Your community contains loads of member and customer data. When you analyze it, you gain access to all types of valuable insight: which users are most engaged, what topics they’re most interested in, who is contributing to discussions and the list goes on. That data becomes even more powerful when combined with data from other systems, like an AMS/CRM, email marketing, marketing automation platform or Google Analytics.
This is the primary job of a data analytics tool: to display the full picture – from how your users interact with the community to which sessions they attended at a conference, and how engagement impacts retention rates and transactions. In short, a data analytics tool is designed to help you prove the value of your community and to provide a comprehensive view into your most important metrics.
Budget is a major consideration, of course, and you’ll want to plan accurately. Data analytics tools come in all shapes and sizes, so you need to select one that meets your organization’s specific needs. Ensure that your financial preparation is successful by accounting for the following:
1. Total cost of ownership
When it comes to data analytics platforms, there are two common approaches we see trending: a data lake and a data warehouse. These approaches relate to how the data is stored, and whichever path you select will set strong parameters around how the data can be used for visualization on the front-end.
How you choose to store your data will also majorly impact the total cost of ownership. Here are specific components to evaluate as you consider the platform and methodology:
- Infrastructure. Some solutions require you to purchase infrastructure while others don’t.
- Staff time. The level of staff involvement varies greatly in implementation, maintenance, and preparing and analyzing reports.
- Consultants. Some platforms require an outside consultant to manage various aspects of a project, from discovery to implementation to ongoing analysis. Others are self-sufficient.
- Training. Some platforms require training to use the platform; others are intuitive and easy to use out-of-the-box.
- Post-launch modifications. The level of effort to customize or modify a platform varies from low (inexpensive and quick) to high (expensive and time intensive).
- Subscription/license fees. Depending on how the platform is hosted, the price structure will either be a lower subscription fee or a high upfront licensing fee.
2. Predictable costs
To budget accurately, you should evaluate your current needs and account for how those will change as your organization grows. How a platform handles scalability is a telltale sign of how expensive it will be over time; you want to be sure customizations and growth potential are inexpensive and easy for your platform.
Being able to predict the actual financial commitment is also critical for maintaining accurate budgets. Some options have high startup costs and licensing fees, while others have a predictable subscription model, like SaaS.
Staff resourcing is a cost that isn’t always considered; some solutions require in-house expertise or consultants to maintain the product or even use it efficiently, while others require little to no training.
3. Rapid ROI
Being able to prove return on your investment and cash in on immediate insights is important, but there is a large variance in the time-to-value category. Some options take years, while other solutions can start showing value in weeks.
A project can lose momentum after years in the making, and any data analytics tool that doesn’t offer immediate value will be an uphill battle. A tool that provides value sooner will demonstrate ROI and provide avenues for further investigation, engagement, and adoption across your organization.
4. Risk avoidance
Both cost predictability and time-to-value lower the rate of unsuccessful projects.

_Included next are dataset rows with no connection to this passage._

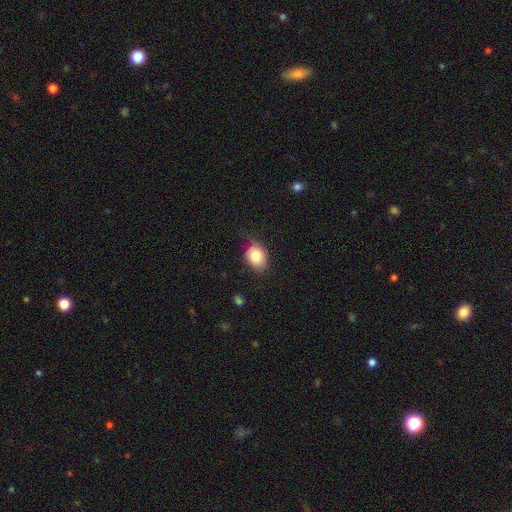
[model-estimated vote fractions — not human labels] This appears to be a smooth galaxy with no disk features (82%) that is in between round and cigar-shaped (66%). Merging: none (75%).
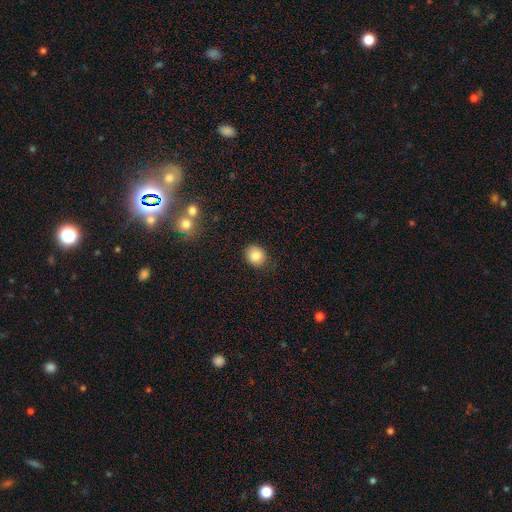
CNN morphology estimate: Q: Smooth or featured?
A: smooth (85%); runner-up: star or artifact (10%)
Q: How rounded?
A: round (71%); runner-up: in between (28%)
Q: Merging?
A: none (82%); runner-up: minor disturbance (13%)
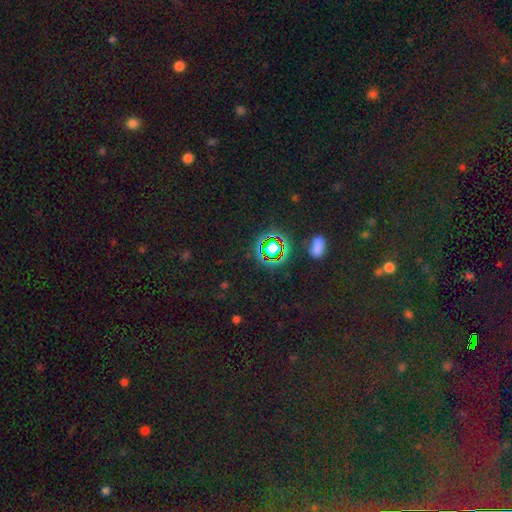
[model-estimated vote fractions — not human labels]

The longer a project takes to show value, the more risk increases.
Some data analytics platforms require significant capital investment up-front, but without seeing insight along the way, it’s difficult to shift course. Alternatively, a shorter implementation shows less cost variance and lets an organization pivot to adjust easily as needed. A simple change in business model can immediately outdate a platform, so it’s essential to choose one that can be easily modified to meet new business goals.
Account for More Than the Price Tag
Budgeting well means accounting for more than just the price tag; it includes the total cost, from implementation to staffing resources and long-term maintenance. Additional financial considerations include storing your data in a data lake or a data warehouse, and whether you should host it in the cloud, on-premise, or a combination of both.
As you make decisions about your data analytics requirements and develop a budget, you’ll be equipped to start investigating platforms and considering the features that will best fit your functional needs. Combining community data with other essential technologies will bolster your campaigns, increase your successes, and deliver insight that can drive true transformational growth.